6) If my husband leaves a pair of socks on the living room floor, I throw
them at his head.  If a ferret poops in the corner of that, or any other
room I simply clean it up with no comment as if it were the most
reasonable thing in the world.
 
7) Once I had to replace my bathroom scale because Sabrina the Bat-Biter,
being a full-figured gal, reasonably hates them and pisses on them every
chance she gets.  This corrodes the inner mechanism, rendering it useless.
She first stands on the scale, THEN pisses on it.
 
8) O.K., twice, but who'se counting.  I'm sure you have your little
quirks, too.
 
9) Once I was home alone for the weekend, back before my husband taught
me his tricks for using our new cable box.  The ferrets stole the remote.
The only thing I could get on T.V. was the E! 'Style channel' for two
days.  Anorexic models staggering down the catwalk wearing stuff that
looked like Mr.

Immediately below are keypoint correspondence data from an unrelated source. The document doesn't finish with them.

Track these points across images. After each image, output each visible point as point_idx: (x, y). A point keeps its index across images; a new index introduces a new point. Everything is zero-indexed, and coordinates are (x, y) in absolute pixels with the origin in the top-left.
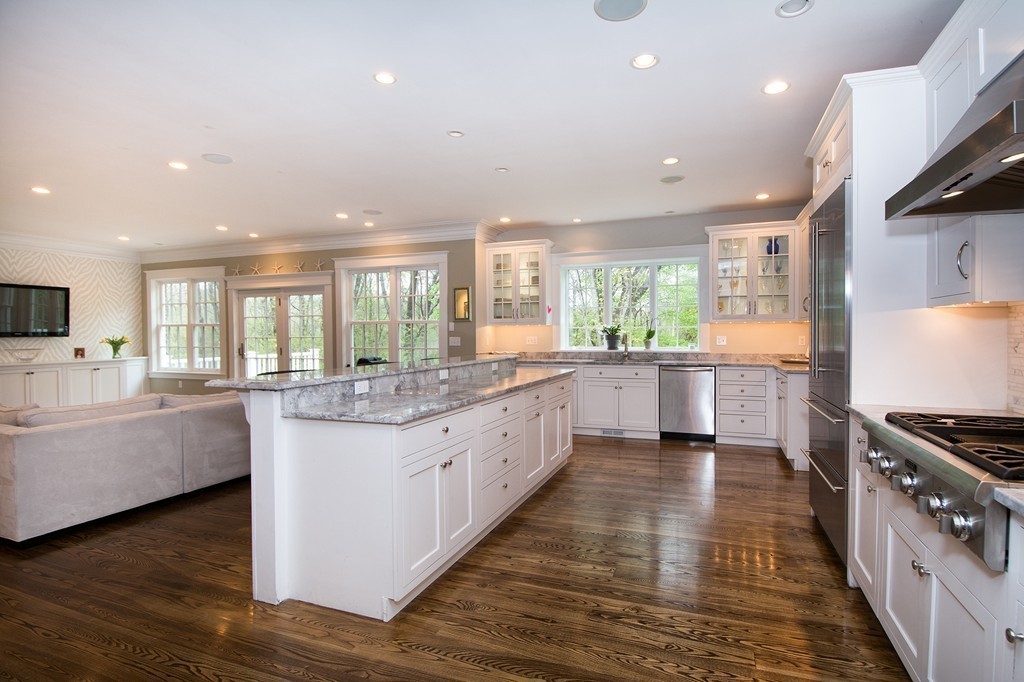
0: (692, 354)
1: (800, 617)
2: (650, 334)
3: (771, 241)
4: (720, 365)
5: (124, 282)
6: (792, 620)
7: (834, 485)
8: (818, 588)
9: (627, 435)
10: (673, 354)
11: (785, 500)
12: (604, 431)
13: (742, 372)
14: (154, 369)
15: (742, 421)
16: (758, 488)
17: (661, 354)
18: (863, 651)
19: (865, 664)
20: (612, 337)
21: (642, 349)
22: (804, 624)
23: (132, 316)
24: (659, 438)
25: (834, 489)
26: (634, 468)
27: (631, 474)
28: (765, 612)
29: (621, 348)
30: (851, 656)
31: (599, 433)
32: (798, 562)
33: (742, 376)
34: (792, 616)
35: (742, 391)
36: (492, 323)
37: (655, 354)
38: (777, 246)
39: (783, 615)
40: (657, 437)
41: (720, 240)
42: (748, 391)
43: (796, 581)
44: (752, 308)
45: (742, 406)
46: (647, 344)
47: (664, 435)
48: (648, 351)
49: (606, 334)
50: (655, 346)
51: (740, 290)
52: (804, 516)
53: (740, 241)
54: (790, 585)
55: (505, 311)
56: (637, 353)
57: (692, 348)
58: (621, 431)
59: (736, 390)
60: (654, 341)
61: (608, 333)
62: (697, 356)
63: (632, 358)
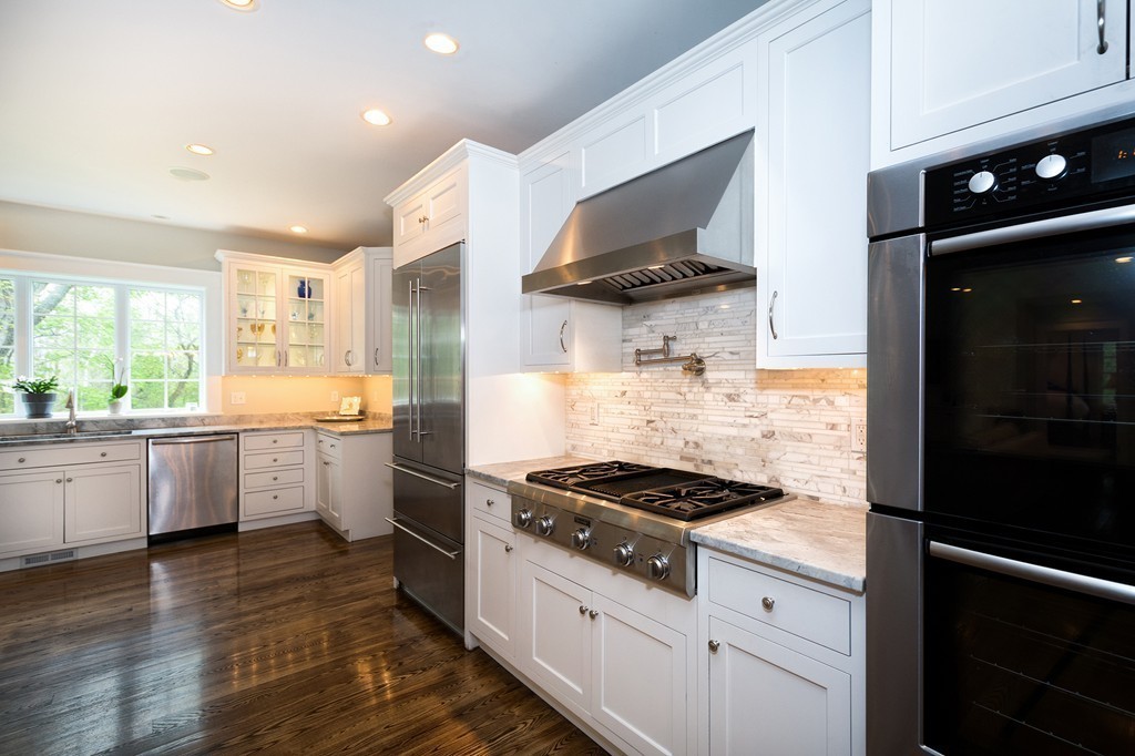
0: (196, 418)
1: (451, 709)
2: (119, 392)
3: (303, 283)
4: (245, 431)
6: (447, 717)
7: (450, 552)
8: (446, 666)
9: (81, 555)
10: (163, 420)
11: (360, 580)
12: (29, 559)
15: (276, 498)
16: (324, 576)
17: (142, 421)
18: (517, 711)
19: (526, 724)
20: (38, 398)
21: (104, 414)
22: (459, 714)
24: (146, 546)
25: (451, 555)
26: (128, 606)
27: (126, 616)
28: (418, 725)
29: (57, 413)
30: (511, 723)
31: (15, 565)
32: (413, 647)
33: (275, 442)
34: (443, 713)
35: (275, 460)
38: (310, 289)
39: (436, 716)
40: (144, 544)
41: (239, 270)
42: (282, 459)
43: (424, 670)
44: (282, 359)
45: (275, 479)
46: (114, 406)
47: (155, 541)
48: (115, 417)
49: (23, 392)
50: (127, 409)
51: (268, 336)
52: (388, 591)
53: (265, 276)
54: (421, 677)
56: (96, 422)
57: (192, 409)
58: (70, 552)
60: (126, 400)
61: (27, 390)
62: (203, 420)
63: (84, 428)
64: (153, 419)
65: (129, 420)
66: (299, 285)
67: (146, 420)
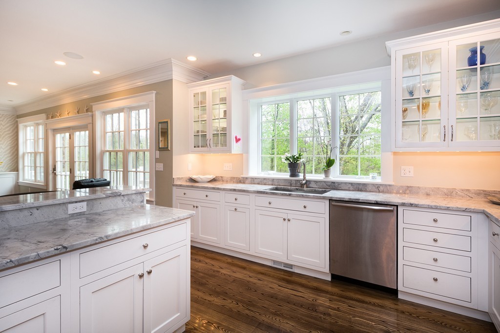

Spock's bath mat.  For two days.
 
10) Once I was afraid that my bottle of '8 In 1' ferretone oil had gone
bad, so I put some on my finger and tasted it.  Then I remembered that I
didn't know what it tasted like when it was good.
 
All true, all true!
Alexandra in Massachusetts
 
Switch the Kit: (ROFL)"Stop, stop, I'm getting a stich in my side from
laughing!"
 
Sabrina the Bat-Biter: (ROF drumming Heels)"Style channel..Style channel!"